You need at least one more piece of information, otherwise how would you know it's solar noon? You either need to know where due South is, or you need to make multiple measurements of the sun at different times to determine when it reached its lowest point. The good thing about using two stars is you don't need that information and you didn't need to wait around in the same spot from solar noon until nighttime.
put a stick in the ground and note the time at narrowing intervals until the shadow starts getting longer, taking the shortest shadow as solar noon??? seems like a non-issue since you've already got an accurate watch. if you're lost without a gps and have no idea what your long. is, you've probably got a lot of spare time to figure it out.
That's one way, and it also tells you where due South is too. The watch is only one piece of information, solar noon changes from day to day (called the "Equation of Time"), so you need a way to correlate the two. An almanac would have that info, or the equation could be memorized and computed.
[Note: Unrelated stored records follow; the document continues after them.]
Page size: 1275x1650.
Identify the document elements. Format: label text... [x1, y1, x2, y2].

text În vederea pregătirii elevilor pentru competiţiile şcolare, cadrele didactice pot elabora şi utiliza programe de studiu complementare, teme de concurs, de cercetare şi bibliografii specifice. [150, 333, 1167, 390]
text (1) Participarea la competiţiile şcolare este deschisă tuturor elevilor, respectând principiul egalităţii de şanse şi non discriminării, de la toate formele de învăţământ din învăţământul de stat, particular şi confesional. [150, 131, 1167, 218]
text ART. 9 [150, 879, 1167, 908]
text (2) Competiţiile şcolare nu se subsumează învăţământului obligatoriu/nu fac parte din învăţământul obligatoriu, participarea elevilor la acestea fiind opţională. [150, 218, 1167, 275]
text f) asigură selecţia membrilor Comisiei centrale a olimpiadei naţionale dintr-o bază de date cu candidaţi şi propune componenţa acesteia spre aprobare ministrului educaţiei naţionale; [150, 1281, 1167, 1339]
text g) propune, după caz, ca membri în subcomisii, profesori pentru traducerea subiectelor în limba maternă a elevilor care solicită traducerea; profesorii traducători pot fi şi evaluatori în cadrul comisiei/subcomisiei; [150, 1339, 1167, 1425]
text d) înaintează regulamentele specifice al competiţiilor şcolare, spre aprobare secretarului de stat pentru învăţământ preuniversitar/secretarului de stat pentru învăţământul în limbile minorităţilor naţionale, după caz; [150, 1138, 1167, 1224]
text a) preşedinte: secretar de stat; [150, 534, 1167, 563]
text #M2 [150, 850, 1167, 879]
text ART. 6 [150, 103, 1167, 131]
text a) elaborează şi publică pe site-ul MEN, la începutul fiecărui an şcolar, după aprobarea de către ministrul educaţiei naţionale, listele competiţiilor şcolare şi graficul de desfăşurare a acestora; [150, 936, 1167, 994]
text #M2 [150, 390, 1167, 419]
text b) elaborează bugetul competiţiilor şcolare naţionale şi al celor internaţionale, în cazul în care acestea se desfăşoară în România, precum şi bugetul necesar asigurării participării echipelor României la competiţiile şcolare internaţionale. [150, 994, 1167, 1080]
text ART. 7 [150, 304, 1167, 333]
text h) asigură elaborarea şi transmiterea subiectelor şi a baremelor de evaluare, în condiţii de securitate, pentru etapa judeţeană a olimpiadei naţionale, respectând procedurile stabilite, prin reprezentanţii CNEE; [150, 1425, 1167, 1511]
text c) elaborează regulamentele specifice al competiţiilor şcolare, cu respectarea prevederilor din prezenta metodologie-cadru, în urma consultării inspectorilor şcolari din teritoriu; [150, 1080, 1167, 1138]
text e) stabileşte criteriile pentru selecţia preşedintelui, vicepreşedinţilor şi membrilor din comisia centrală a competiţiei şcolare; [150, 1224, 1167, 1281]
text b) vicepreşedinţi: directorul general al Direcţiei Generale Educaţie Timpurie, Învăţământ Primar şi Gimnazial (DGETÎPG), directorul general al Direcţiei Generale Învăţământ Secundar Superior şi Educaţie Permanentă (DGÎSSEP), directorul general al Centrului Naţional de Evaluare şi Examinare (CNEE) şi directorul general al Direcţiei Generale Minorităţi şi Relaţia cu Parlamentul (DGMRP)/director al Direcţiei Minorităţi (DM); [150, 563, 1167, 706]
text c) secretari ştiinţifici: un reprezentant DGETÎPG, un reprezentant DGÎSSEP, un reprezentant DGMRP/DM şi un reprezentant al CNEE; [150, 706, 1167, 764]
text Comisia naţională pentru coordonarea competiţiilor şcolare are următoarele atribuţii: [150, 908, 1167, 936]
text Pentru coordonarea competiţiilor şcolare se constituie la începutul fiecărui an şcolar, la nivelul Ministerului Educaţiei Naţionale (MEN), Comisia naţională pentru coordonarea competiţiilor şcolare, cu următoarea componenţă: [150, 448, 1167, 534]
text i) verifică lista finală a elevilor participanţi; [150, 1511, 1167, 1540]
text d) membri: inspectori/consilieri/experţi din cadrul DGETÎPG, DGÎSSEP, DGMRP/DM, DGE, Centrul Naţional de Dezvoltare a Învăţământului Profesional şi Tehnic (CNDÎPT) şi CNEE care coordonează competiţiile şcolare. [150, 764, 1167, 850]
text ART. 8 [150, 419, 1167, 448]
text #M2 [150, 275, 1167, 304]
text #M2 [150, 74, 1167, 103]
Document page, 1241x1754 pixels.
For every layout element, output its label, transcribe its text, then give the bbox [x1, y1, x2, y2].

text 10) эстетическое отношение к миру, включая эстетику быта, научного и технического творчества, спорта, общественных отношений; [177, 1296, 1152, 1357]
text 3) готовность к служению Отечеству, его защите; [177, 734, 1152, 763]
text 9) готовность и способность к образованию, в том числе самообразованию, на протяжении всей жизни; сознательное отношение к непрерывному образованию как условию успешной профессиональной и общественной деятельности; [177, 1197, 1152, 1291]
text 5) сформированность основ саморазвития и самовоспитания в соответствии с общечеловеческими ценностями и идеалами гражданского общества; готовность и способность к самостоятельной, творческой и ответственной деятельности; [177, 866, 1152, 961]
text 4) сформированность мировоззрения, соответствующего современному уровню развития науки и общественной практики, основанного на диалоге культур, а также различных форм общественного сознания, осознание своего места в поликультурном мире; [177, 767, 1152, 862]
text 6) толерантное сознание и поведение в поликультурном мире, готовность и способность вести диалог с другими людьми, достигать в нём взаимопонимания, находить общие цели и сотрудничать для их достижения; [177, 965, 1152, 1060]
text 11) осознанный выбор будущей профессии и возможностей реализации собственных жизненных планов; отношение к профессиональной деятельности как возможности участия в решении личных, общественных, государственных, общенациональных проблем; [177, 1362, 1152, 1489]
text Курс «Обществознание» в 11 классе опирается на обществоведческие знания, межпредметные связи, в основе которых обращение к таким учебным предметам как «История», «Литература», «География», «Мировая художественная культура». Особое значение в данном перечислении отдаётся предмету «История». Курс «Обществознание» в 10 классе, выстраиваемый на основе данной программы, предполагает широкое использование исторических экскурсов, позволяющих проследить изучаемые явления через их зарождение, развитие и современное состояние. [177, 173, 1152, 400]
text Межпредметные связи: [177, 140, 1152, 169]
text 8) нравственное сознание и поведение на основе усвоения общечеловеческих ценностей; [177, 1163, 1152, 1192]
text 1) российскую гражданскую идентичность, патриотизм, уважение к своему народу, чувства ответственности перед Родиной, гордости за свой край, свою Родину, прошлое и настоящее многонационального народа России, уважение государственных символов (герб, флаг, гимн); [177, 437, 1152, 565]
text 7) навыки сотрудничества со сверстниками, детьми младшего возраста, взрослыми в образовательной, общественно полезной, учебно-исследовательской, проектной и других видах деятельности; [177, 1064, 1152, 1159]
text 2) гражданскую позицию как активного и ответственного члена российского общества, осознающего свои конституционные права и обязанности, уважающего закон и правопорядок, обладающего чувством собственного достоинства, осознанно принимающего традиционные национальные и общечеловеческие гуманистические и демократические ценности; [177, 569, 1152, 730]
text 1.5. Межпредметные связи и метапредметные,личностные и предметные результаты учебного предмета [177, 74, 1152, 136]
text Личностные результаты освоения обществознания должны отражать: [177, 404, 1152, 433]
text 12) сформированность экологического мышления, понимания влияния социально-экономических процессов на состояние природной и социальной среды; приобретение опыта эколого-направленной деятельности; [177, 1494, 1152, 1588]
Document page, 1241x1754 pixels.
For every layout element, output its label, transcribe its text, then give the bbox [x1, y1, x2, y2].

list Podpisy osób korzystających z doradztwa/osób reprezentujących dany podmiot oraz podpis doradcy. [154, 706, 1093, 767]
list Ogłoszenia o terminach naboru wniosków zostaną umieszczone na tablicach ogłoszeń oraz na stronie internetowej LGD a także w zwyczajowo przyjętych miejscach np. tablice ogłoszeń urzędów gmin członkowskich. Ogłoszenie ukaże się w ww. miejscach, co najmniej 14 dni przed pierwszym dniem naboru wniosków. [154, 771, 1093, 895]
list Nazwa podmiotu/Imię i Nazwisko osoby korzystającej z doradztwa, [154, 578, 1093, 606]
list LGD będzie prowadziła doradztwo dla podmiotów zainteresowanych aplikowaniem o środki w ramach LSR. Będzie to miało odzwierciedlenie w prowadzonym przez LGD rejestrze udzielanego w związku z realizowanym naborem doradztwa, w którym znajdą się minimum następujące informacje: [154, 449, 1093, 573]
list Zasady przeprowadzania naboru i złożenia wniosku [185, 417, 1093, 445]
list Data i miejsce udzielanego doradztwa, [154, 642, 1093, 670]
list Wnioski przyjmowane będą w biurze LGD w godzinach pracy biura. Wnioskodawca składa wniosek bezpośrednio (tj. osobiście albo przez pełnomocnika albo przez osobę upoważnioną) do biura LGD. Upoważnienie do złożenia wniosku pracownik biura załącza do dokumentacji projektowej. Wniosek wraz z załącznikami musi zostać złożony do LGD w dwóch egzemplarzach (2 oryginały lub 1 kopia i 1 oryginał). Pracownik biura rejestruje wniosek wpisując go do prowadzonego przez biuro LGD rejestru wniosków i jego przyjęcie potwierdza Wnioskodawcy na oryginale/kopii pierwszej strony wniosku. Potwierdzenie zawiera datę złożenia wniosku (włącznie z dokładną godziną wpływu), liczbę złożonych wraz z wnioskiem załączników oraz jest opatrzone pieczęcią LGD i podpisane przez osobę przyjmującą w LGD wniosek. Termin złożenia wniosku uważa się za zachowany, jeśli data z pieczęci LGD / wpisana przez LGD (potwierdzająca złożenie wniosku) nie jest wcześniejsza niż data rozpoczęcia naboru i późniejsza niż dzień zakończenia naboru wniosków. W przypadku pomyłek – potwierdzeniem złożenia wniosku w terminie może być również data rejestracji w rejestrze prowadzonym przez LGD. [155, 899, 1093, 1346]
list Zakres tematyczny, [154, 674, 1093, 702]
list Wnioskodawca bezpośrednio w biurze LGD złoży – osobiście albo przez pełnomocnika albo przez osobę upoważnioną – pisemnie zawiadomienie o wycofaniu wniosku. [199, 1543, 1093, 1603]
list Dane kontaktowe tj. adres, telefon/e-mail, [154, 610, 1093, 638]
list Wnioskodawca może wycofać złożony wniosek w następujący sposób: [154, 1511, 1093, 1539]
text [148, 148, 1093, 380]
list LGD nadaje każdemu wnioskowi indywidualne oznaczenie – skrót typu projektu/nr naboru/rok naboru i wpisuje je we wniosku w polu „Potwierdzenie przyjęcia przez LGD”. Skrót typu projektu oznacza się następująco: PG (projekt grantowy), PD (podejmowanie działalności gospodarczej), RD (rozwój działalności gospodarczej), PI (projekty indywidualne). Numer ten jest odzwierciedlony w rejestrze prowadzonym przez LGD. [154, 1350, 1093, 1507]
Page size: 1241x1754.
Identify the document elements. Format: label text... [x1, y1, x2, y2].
This isn't just recreational fun, most (maybe all) Navys still require having people on board each major ship that can perform sight reductions and wind up watches. The assumption would be that during a war GPS and electronic devices would be destroyed. The "stick in the ground" method doesn't work if you're moving, and takes a while, and speed matters when you're being hunted.

solar noon is the time @ the shortest shadow. You don't need an almanac for that. It's got problems, but if you're lost on land with a digital watch and a stick it'll work pretty well.
Just seeing the shortest shadow doesn't tell you anything. You need a way to correlate it to your position on Earth. Having a watch (set to a known time zone) only tells you what time it happened, which is also pretty useless. You need an almanac (or some computation) to correlate what time solar noon happened on a given day with your longitude.
Lost my last account's login. I'd watch this, you only need to know solar noon in Greenwich and compare it to your own solar noon.